- WORKING DATA -
===

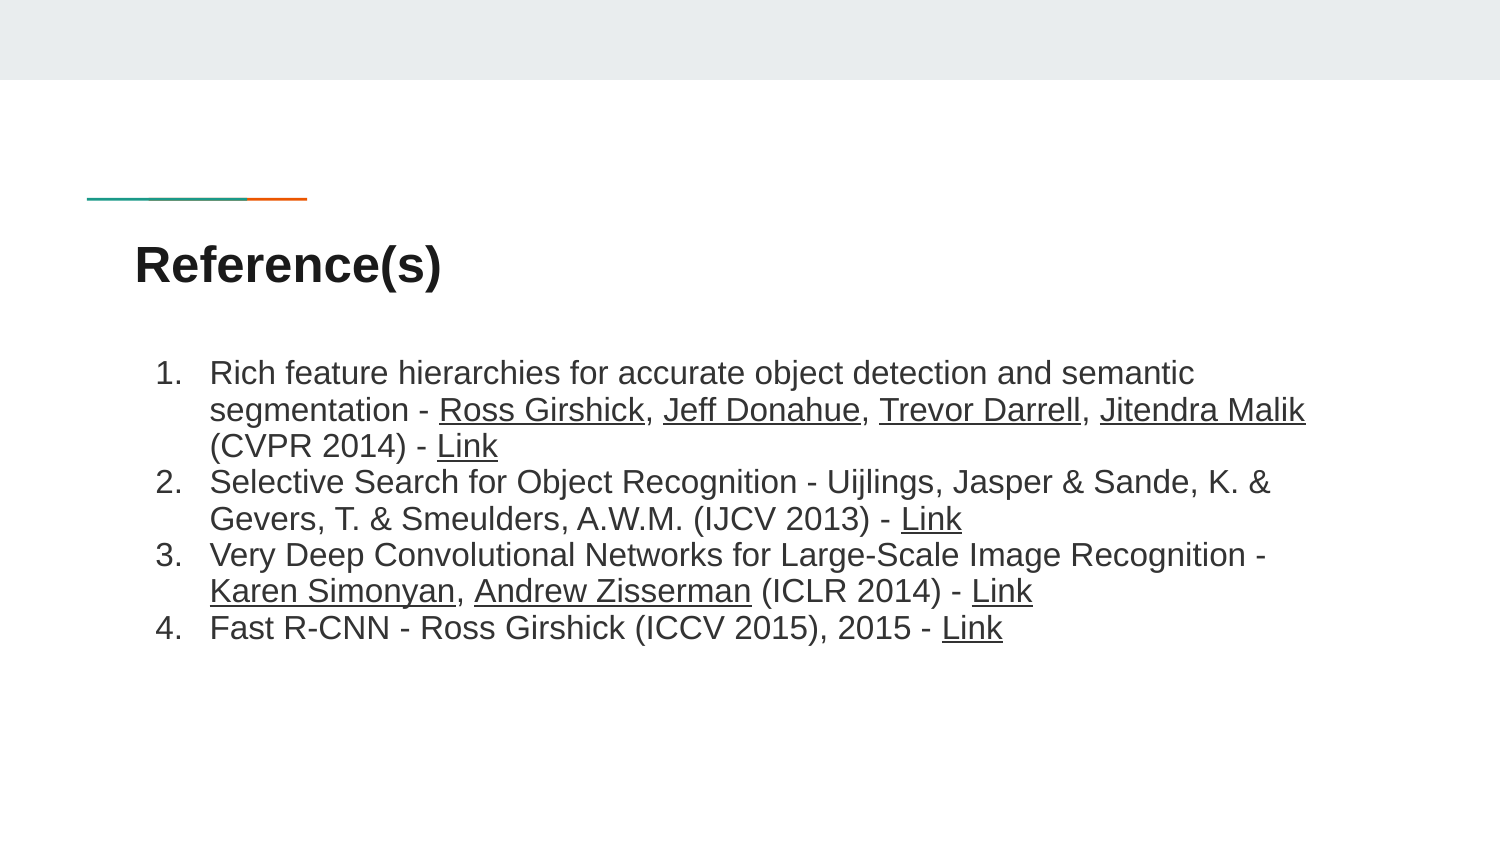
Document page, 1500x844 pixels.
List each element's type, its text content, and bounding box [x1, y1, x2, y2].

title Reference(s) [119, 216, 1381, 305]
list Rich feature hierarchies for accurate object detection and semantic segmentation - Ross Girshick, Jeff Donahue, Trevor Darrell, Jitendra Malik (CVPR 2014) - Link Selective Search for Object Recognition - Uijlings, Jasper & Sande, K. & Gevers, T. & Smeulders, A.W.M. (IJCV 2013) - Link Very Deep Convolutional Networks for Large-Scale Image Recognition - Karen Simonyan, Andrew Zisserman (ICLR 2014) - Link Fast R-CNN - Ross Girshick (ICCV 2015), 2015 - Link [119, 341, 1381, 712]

===

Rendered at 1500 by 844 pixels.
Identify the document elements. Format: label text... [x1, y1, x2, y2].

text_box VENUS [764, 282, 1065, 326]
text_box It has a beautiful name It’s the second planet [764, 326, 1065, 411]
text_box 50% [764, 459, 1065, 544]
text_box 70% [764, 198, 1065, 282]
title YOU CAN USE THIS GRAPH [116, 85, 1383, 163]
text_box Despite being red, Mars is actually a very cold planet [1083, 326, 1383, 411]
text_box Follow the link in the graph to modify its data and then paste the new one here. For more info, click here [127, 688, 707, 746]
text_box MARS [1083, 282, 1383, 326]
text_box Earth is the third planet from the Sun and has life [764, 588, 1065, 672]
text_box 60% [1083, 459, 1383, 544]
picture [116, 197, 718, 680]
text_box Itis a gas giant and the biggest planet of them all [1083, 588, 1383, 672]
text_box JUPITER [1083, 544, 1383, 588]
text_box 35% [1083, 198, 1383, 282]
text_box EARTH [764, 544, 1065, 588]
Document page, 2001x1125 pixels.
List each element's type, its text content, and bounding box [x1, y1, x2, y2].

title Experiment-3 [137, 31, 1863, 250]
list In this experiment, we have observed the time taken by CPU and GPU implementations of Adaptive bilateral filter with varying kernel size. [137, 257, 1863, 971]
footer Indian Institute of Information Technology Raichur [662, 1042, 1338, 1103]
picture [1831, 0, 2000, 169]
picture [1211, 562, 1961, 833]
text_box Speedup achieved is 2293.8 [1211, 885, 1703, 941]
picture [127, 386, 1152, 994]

===

Considering only the data above, return the lines in which "pixels" occurs.

- EXERCISE RESPONSE -
Document page, 1500x844 pixels.
Rendered at 1500 by 844 pixels.
Document page, 2001x1125 pixels.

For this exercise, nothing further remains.